■ What is required ■
Search the listing below for the string "JSON" and show each line that contains it.

(Provided data)

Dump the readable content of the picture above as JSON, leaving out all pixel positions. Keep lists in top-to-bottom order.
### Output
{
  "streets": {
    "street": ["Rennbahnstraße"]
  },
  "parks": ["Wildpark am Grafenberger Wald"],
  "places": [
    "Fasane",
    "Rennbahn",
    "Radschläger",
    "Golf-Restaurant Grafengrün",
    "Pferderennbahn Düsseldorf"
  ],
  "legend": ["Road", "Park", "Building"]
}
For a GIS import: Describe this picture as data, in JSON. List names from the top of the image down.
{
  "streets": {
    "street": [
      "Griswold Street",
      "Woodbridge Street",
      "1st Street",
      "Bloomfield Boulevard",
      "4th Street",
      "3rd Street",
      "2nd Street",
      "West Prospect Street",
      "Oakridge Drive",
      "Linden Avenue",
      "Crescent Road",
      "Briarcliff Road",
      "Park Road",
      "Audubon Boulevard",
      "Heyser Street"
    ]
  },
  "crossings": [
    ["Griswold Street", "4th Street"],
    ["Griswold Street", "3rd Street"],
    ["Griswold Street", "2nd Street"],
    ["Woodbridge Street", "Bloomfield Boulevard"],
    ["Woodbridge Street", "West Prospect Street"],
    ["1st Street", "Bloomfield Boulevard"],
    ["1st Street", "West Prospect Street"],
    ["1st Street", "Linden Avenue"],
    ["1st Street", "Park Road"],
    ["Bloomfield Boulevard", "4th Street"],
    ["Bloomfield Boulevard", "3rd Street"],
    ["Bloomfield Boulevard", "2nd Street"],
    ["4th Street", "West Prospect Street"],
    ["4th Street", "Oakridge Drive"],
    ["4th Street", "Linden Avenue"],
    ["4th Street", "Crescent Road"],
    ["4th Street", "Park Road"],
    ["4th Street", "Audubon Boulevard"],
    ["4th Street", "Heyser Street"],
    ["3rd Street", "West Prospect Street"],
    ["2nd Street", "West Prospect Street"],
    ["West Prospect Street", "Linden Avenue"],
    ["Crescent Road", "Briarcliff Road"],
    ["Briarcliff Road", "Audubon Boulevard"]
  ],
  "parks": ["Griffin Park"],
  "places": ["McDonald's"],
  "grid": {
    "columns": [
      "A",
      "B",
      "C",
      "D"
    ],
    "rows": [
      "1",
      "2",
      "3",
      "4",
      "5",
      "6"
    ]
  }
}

(End Provided data)

■ Your response ■
Dump the readable content of the picture above as JSON, leaving out all pixel positions. Keep lists in top-to-bottom order.
For a GIS import: Describe this picture as data, in JSON. List names from the top of the image down.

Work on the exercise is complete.